Checks a simple palindrome:

In [None]:
original = "kayak"
backward = original[::-1]
print("backward = ", backward)
print("{} vs {}: {}\n".format(original, backward,
                              original == backward))

This palindrome fails the test, since case of first and last 'm' don't match case, as well as 4th 'a' and 4th to last 'a':

In [None]:
# nonsense palindrome:
s = "aoxomoxoa"
backward = s[::-1]
s == backward

In [None]:
original = "Madam I'm Adam"
backward = original[::-1]
print("{} vs {}: {}\n".format(original, backward,
                              original == backward))

This palindrome will work:

In [None]:
original = "Able was I ere I saw elba"
backward = original[::-1]
print("{} VS. {}: {}\n".format(original, backward,
                              original == backward))
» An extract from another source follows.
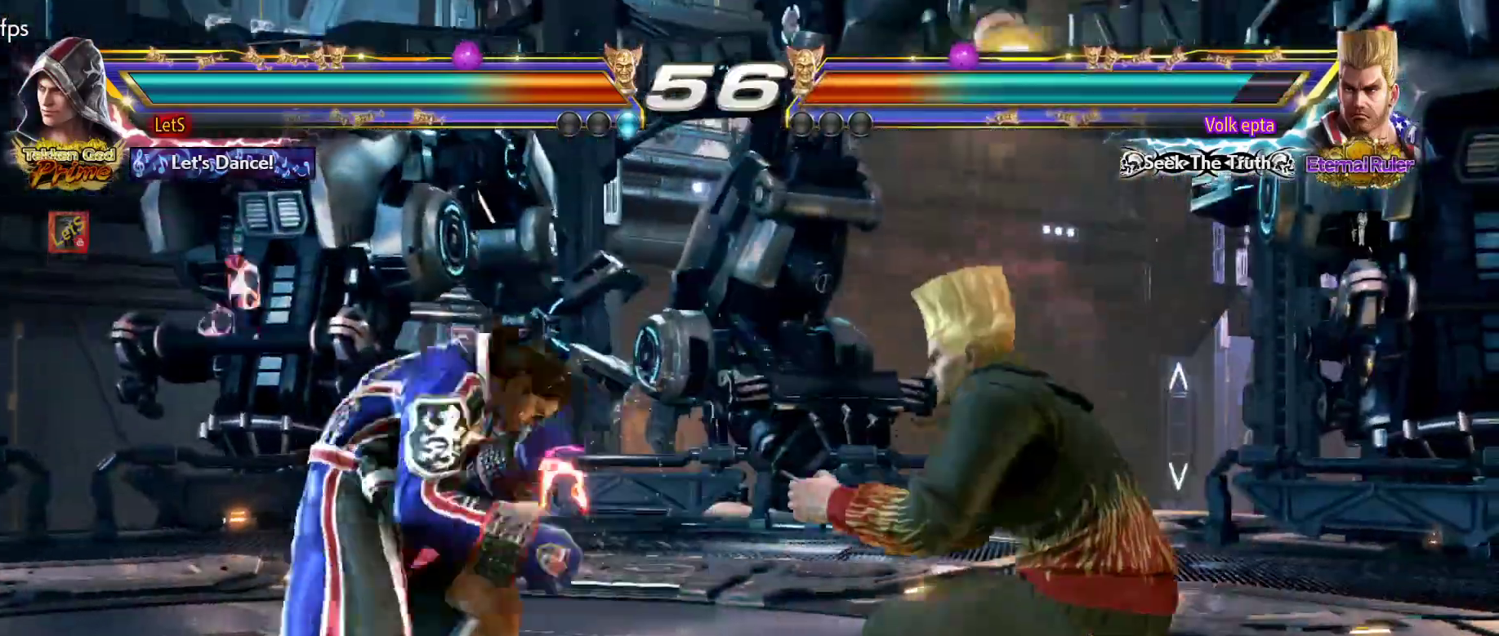
{"buttons": ["SQUARE", "DPAD_LEFT"], "left_stick": "center", "right_stick": "center", "events": [[67, "DPAD_LEFT", "down"], [100, "DPAD_LEFT", "up"], [167, "DPAD_LEFT", "down"], [400, "SQUARE", "down"]]}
We'll use the string module to get access to:

- `string.punctutation`
- `string.digits`
- `string.ascii_lowercase`
- `string.whitespace`

In [None]:
import string

original = "Madam I'm Adam"
original = original.lower()
print("{}: {}\n".format(original, original == original[::-1]))

bad_chars = string.whitespace + string.punctuation
for char in bad_chars:
    original = original.replace(char, "")

print("{}: {}\n".format(original,
                        original == original[::-1]))